Add client-side speaker diarization support without backend dependency
Background
The frontend transcription workflow currently relies on backend services for advanced audio processing. As a result, speaker diarization functionality is unavailable when the backend API is not running, limiting the ability to identify and separate speakers during transcription.
Problem Statement
Users are unable to perform speaker diarization independently from the backend. This creates a dependency on backend availability and increases latency for speaker attribution during transcription.
Proposed Solution
Implement speaker diarization directly in the frontend using a browser-based inference pipeline. The solution should:
- Load and run the Pyannote speaker segmentation model locally in the browser.
- Perform diarization through a Web Worker to avoid blocking the UI.
- Generate speaker segments from uploaded or selected audio files.

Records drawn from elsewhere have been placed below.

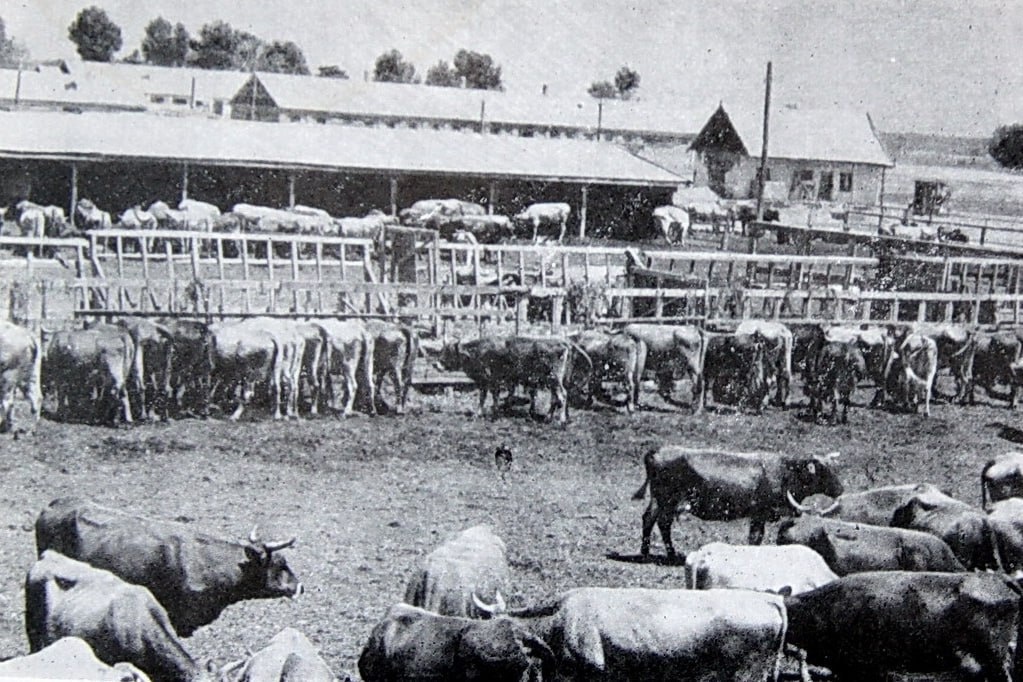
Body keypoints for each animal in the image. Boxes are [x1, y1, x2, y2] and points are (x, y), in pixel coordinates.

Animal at [633, 446, 843, 555]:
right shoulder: (759, 513)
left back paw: (646, 551)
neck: (785, 471)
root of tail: (658, 450)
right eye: (823, 470)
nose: (841, 488)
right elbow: (755, 537)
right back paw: (668, 553)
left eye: (835, 468)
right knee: (662, 523)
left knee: (649, 519)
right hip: (667, 500)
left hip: (658, 499)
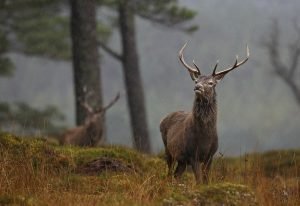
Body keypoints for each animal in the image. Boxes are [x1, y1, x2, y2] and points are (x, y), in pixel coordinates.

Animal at [161, 43, 250, 183]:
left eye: (211, 83)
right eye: (196, 81)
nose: (197, 87)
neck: (205, 139)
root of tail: (162, 120)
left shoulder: (210, 156)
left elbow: (206, 180)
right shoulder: (193, 155)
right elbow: (199, 181)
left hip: (182, 161)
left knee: (176, 175)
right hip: (168, 150)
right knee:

- Associate transcription chunks with detected speakers based on segment overlap.
- Display speaker-attributed transcripts and speaker segments in the UI.
- Provide graceful fallback behavior when diarization inference is unavailable.
- Operate without requiring the backend API to be running.
Acceptance Criteria
- Users can enable speaker diarization without starting the backend service.
- Speaker segmentation runs entirely on the client side.
- Speaker labels are assigned to transcription chunks.
- Speaker information is displayed in the transcript and speaker segment panel.
- Existing transcription functionality remains unaffected when diarization is disabled.
- Application continues to function if diarization model loading or inference fails.
- UI remains responsive during diarization processing through the use of Web Workers.
Expected Outcome
The frontend supports end-to-end speaker diarization independently, reducing backend dependency and enabling speaker-aware transcription even when backend services are unavailable.